▶ **Your assignment**
With the pictures left aside, write out exactly the lines of the listing below from the line with "nose: (130, 111)" to the line with "left front paw: (338, 381)", both included, and only those.

▶ **Data for this exercise**
--- START ---
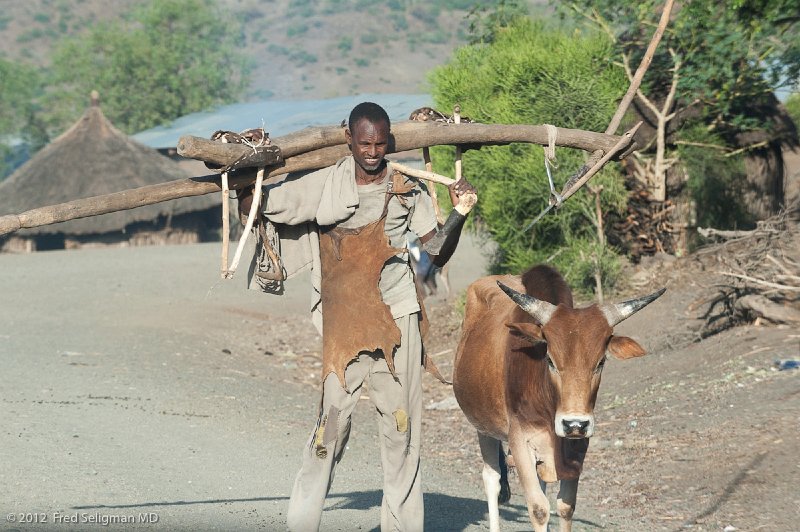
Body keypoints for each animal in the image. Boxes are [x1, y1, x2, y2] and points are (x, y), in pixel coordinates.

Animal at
--- END ---
--- START ---
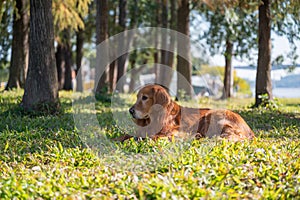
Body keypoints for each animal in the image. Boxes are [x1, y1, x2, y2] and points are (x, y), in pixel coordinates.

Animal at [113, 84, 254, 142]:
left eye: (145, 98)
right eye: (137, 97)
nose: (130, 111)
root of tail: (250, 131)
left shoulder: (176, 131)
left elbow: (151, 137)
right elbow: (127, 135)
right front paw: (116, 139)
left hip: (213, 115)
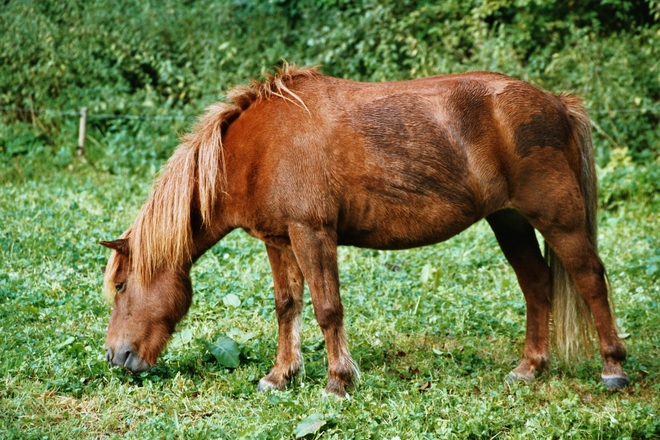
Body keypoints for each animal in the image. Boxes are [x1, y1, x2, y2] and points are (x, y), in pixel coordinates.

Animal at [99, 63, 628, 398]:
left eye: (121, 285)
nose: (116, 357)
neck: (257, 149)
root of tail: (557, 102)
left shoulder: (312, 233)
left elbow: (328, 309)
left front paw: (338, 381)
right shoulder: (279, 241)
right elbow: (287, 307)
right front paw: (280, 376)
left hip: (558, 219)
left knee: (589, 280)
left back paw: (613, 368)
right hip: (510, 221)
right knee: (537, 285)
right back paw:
--- END ---
▶ **Expected answer**
nose: (130, 111)
root of tail: (250, 131)
left shoulder: (176, 131)
left elbow: (151, 137)
right elbow: (127, 135)
right front paw: (116, 139)
left hip: (213, 115)
Body keypoints for each animal in the image. Boxes are [x1, y1, x2, y2] and points are (x, y), in pixel coordinates.

Animal at [99, 63, 628, 398]:
left eye: (121, 285)
nose: (116, 357)
neck: (257, 149)
root of tail: (557, 102)
left shoulder: (312, 233)
left elbow: (328, 309)
left front paw: (338, 381)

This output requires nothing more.